### Provided text
━━━━━━━━
U.S. Firms With Irish Addresses Get Tax Breaks Derided as ‘Blarney’

(Bloomberg) Randall Hogan chairs the Federal Reserve Bank of Minneapolis. Sandy Cutler ran the Greater Cleveland Partnership. Tony Petrello donated $5 million to the Texas Children’s Hospital.

They’re all chief executive officers who have given back to their communities. They oversee thousands of American workers. And they run companies that have opted out of the U.S. tax system.

The technique these companies use to lower their tax bills—shifting legal addresses to low-tax Switzerland, Ireland, and Bermuda—was in the spotlight last week. Pfizer Inc., the largest U.S. drugmaker, said it’s seeking a British address, a move that might save more than $1 billion a year in U.S. taxes.
━━━━━━━━
### Things to do
A) From the article on U.S. firms and tax addresses, reproduce verbatim the passage that begins with the words containing "U.S. Firms With" and ends with "Texas Children’s Hospital.".
B) For each statement below, answer yes or no according to the article on U.S. firms and tax addresses, and quote the words from the article that settle it.
(i) Randall Hogan chairs the Federal Reserve Bank of Minneapolis.
(ii) Tony Petrello donated $10 million to the Texas Children's Hospital.
(iii) Pfizer said it is seeking an Irish address.

### Stored data
━━━━━━━━
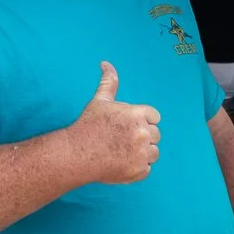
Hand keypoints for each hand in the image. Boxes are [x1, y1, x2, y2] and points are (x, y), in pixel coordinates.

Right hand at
━━━━━━━━
### Answers for this exercise
A)
U.S. Firms With Irish Addresses Get Tax Breaks Derided as ‘Blarney’

(Bloomberg) Randall Hogan chairs the Federal Reserve Bank of Minneapolis. Sandy Cutler ran the Greater Cleveland Partnership. Tony Petrello donated $5 million to the Texas Children’s Hospital.

B)
(i) Yes: "Randall Hogan chairs the Federal Reserve Bank of Minneapolis."
(ii) No: "Tony Petrello donated $5 million to the Texas Children’s Hospital."
(iii) No: "Pfizer Inc., the largest U.S. drugmaker, said it’s seeking a British address"